In the wave of rapid evolution of digital assets, enterprises and institutions are continuously adjusting their asset allocation strategies. For a long time, Bitcoin (BTC) has been regarded as the most robust value storage tool due to its scarcity and clear monetary policy. However, now some digital asset treasuries (DAT) focusing on Ethereum (ETH) are quietly rising, believing that ETH is the core asset with greater potential for the future.
ETH has richer participation channels compared to BTC. Not only can it replicate BTC's strategies for lending, financing, options, etc., but ETH can also obtain network rewards from the blockchain itself through staking. Additionally, the DeFi ecosystem brings extra liquidity and sources of income for ETH. Therefore, the asset appreciation path for ETH is more diverse.
From the perspective of monetary mechanism evolution, Ethereum is also continuously evolving. Its historical inflation rate was once higher than BTC, but it has undergone two critical mechanism transformations:
EIP-1559 (August 2021): Introduced a base fee burning mechanism, which actually reduced total supply despite increased trading activity;
The Merge (September 2022): The network shifted to Proof of Stake (PoS), significantly reducing block rewards.
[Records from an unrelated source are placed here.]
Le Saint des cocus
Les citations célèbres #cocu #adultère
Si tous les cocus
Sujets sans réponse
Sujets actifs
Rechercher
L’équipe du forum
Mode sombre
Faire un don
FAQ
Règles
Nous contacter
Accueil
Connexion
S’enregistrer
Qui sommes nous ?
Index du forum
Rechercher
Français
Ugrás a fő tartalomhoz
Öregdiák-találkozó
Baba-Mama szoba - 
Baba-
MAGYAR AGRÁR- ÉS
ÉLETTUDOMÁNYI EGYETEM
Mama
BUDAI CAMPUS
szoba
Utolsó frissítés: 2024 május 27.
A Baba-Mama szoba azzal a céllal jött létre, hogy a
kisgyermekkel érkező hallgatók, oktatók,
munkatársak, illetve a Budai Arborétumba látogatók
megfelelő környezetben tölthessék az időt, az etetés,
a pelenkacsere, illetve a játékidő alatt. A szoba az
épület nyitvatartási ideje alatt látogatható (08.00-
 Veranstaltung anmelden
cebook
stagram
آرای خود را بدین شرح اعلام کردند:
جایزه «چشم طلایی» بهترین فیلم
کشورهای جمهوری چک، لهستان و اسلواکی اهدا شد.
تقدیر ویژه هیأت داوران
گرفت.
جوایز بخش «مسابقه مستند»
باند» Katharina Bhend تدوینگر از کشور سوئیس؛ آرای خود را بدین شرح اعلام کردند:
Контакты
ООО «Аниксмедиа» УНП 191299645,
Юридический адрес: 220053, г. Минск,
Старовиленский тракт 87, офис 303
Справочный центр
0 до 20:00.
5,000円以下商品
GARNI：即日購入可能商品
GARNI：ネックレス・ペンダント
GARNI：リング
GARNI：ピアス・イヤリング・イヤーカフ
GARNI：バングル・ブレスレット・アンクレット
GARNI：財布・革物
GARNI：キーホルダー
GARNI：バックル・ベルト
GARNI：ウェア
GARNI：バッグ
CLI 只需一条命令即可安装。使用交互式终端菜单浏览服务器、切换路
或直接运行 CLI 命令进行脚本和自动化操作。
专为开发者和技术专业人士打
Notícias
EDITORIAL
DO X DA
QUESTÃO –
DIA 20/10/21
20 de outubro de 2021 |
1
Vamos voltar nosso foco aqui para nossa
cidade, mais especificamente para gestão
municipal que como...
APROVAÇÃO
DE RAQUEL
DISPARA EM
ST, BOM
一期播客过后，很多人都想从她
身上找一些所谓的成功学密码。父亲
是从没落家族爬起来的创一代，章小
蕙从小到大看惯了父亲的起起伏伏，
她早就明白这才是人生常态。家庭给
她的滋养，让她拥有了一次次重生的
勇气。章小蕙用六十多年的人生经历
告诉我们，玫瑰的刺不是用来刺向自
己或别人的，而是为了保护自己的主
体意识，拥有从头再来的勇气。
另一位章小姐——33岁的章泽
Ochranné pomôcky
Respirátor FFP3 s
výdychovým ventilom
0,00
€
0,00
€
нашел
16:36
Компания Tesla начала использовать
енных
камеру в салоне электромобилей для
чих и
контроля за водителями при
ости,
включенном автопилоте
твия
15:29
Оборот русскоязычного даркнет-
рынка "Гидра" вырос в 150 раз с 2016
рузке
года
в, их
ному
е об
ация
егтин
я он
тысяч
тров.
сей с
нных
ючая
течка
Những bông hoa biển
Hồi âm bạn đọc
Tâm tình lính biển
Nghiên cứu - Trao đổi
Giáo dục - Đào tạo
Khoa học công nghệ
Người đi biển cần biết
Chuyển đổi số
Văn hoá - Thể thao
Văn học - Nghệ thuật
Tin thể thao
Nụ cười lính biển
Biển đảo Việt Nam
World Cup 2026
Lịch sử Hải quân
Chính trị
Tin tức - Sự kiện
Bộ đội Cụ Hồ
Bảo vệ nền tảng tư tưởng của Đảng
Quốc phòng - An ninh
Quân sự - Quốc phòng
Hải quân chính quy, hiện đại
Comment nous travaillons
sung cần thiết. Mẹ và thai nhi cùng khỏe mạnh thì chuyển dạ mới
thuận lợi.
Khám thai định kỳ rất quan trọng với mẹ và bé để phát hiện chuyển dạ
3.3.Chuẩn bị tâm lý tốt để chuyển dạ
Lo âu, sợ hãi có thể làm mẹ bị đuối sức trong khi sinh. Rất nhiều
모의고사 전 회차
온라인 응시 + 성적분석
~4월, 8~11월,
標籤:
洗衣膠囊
These changes have pushed ETH into a low or even negative inflation phase. Data shows that from October 2022 to April 2024, ETH's total supply decreased from about 120.6 million to about 120.1 million, with an annualized inflation rate of -0.25%. Although the recent increase in TPS has reduced the burning speed, ETH's annualized inflation is still only +0.38%, lower than BTC's +0.84% during the same period.
However, advantages are not eternal. Bitcoin will experience a new round of halving in April 2024, further compressing its inflation rate. If this trend continues, BTC's inflation level will further approach 0% in the coming years and may fall below ETH by 2028.
But Bitcoin faces a long-standing unresolved issue—the security budget dilemma. Currently, miners' income heavily relies on inflation issuance rather than transaction fees (2024: $14.64 billion vs. $278 million). As inflation rewards are gradually reduced, the incentive mechanism of the Bitcoin network will be under pressure unless BTC prices continue to rise significantly or a new economic model is designed.
One possible solution is for Bitcoin to introduce 'sustained inflation' through protocol upgrades, but this would undermine the belief in Bitcoin's monetary policy being 'immutable' and could weaken the criticism of Ethereum's 'policy flexibility.'
More critically, the governance structure of the BTC system is dominated by miners, while ETH's Proof of Stake is more inclined towards the collective will of token holders. This means that the direction of the Ethereum network is more determined by users rather than miners, and its 'holding is participating' mechanism strengthens the power of token holders.
Overall, BTC, as digital gold, remains robust, but ETH shows more potential in terms of flexibility, income paths, and network governance. Who will emerge as the superior asset in the future may still need time to verify, but the upward potential of ETH is clearly not to be ignored.